▶ **Available data**
********************

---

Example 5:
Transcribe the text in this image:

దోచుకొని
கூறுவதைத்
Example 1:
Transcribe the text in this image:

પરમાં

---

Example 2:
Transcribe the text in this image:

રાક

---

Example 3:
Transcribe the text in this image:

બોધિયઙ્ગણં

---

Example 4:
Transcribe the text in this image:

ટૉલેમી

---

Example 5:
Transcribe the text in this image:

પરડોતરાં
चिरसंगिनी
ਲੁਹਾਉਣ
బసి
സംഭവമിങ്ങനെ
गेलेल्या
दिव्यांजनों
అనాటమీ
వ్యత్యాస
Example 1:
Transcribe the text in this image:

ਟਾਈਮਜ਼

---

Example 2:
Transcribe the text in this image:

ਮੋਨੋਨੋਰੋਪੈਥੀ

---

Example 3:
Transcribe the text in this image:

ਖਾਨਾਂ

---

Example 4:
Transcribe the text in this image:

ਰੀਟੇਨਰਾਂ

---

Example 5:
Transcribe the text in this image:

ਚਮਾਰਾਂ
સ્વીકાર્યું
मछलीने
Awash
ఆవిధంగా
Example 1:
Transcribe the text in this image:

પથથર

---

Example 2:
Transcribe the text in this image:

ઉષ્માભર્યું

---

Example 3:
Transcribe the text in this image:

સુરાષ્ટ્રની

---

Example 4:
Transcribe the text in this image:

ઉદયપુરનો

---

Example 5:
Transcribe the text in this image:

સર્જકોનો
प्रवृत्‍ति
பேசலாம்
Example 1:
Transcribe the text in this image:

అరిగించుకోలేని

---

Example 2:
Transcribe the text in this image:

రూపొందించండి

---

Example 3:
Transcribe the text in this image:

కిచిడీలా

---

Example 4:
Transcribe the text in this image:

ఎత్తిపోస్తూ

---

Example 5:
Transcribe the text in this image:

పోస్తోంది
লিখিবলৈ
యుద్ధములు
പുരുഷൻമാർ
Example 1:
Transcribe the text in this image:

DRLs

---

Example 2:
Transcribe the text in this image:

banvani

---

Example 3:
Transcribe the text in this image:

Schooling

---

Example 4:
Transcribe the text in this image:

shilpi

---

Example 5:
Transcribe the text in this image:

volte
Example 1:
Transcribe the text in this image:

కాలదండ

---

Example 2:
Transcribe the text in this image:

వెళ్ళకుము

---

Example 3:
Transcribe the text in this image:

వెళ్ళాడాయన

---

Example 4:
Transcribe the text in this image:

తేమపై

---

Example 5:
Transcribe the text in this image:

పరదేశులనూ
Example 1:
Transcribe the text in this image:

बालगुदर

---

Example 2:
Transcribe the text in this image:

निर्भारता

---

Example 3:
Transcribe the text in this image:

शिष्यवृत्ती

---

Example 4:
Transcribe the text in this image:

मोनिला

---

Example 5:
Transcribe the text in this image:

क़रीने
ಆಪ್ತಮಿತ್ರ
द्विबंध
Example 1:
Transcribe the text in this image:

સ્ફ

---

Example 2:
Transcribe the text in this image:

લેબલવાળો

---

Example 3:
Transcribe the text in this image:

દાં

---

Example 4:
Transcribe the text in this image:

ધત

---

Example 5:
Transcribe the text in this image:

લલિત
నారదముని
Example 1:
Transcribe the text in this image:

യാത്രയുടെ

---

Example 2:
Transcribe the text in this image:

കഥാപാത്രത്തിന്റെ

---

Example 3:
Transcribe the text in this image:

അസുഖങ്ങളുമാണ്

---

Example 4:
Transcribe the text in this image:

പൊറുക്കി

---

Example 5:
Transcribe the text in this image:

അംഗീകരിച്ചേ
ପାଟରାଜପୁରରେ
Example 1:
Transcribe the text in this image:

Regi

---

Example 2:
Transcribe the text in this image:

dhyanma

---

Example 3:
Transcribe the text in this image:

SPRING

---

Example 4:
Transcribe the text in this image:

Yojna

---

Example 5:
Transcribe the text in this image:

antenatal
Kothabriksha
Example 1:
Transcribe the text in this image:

********************

▶ **What the task requires**
Would you set down every entry again, exactly?

▶ **Completed task**
---

Example 5:
Transcribe the text in this image:

దోచుకొని
கூறுவதைத்
Example 1:
Transcribe the text in this image:

પરમાં

---

Example 2:
Transcribe the text in this image:

રાક

---

Example 3:
Transcribe the text in this image:

બોધિયઙ્ગણં

---

Example 4:
Transcribe the text in this image:

ટૉલેમી

---

Example 5:
Transcribe the text in this image:

પરડોતરાં
चिरसंगिनी
ਲੁਹਾਉਣ
బసి
സംഭവമിങ്ങനെ
गेलेल्या
दिव्यांजनों
అనాటమీ
వ్యత్యాస
Example 1:
Transcribe the text in this image:

ਟਾਈਮਜ਼

---

Example 2:
Transcribe the text in this image:

ਮੋਨੋਨੋਰੋਪੈਥੀ

---

Example 3:
Transcribe the text in this image:

ਖਾਨਾਂ

---

Example 4:
Transcribe the text in this image:

ਰੀਟੇਨਰਾਂ

---

Example 5:
Transcribe the text in this image:

ਚਮਾਰਾਂ
સ્વીકાર્યું
मछलीने
Awash
ఆవిధంగా
Example 1:
Transcribe the text in this image:

પથથર

---

Example 2:
Transcribe the text in this image:

ઉષ્માભર્યું

---

Example 3:
Transcribe the text in this image:

સુરાષ્ટ્રની

---

Example 4:
Transcribe the text in this image:

ઉદયપુરનો

---

Example 5:
Transcribe the text in this image:

સર્જકોનો
प्रवृत्‍ति
பேசலாம்
Example 1:
Transcribe the text in this image:

అరిగించుకోలేని

---

Example 2:
Transcribe the text in this image:

రూపొందించండి

---

Example 3:
Transcribe the text in this image:

కిచిడీలా

---

Example 4:
Transcribe the text in this image:

ఎత్తిపోస్తూ

---

Example 5:
Transcribe the text in this image:

పోస్తోంది
লিখিবলৈ
యుద్ధములు
പുരുഷൻമാർ
Example 1:
Transcribe the text in this image:

DRLs

---

Example 2:
Transcribe the text in this image:

banvani

---

Example 3:
Transcribe the text in this image:

Schooling

---

Example 4:
Transcribe the text in this image:

shilpi

---

Example 5:
Transcribe the text in this image:

volte
Example 1:
Transcribe the text in this image:

కాలదండ

---

Example 2:
Transcribe the text in this image:

వెళ్ళకుము

---

Example 3:
Transcribe the text in this image:

వెళ్ళాడాయన

---

Example 4:
Transcribe the text in this image:

తేమపై

---

Example 5:
Transcribe the text in this image:

పరదేశులనూ
Example 1:
Transcribe the text in this image:

बालगुदर

---

Example 2:
Transcribe the text in this image:

निर्भारता

---

Example 3:
Transcribe the text in this image:

शिष्यवृत्ती

---

Example 4:
Transcribe the text in this image:

मोनिला

---

Example 5:
Transcribe the text in this image:

क़रीने
ಆಪ್ತಮಿತ್ರ
द्विबंध
Example 1:
Transcribe the text in this image:

સ્ફ

---

Example 2:
Transcribe the text in this image:

લેબલવાળો

---

Example 3:
Transcribe the text in this image:

દાં

---

Example 4:
Transcribe the text in this image:

ધત

---

Example 5:
Transcribe the text in this image:

લલિત
నారదముని
Example 1:
Transcribe the text in this image:

യാത്രയുടെ

---

Example 2:
Transcribe the text in this image:

കഥാപാത്രത്തിന്റെ

---

Example 3:
Transcribe the text in this image:

അസുഖങ്ങളുമാണ്

---

Example 4:
Transcribe the text in this image:

പൊറുക്കി

---

Example 5:
Transcribe the text in this image:

അംഗീകരിച്ചേ
ପାଟରାଜପୁରରେ
Example 1:
Transcribe the text in this image:

Regi

---

Example 2:
Transcribe the text in this image:

dhyanma

---

Example 3:
Transcribe the text in this image:

SPRING

---

Example 4:
Transcribe the text in this image:

Yojna

---

Example 5:
Transcribe the text in this image:

antenatal
Kothabriksha
Example 1:
Transcribe the text in this image:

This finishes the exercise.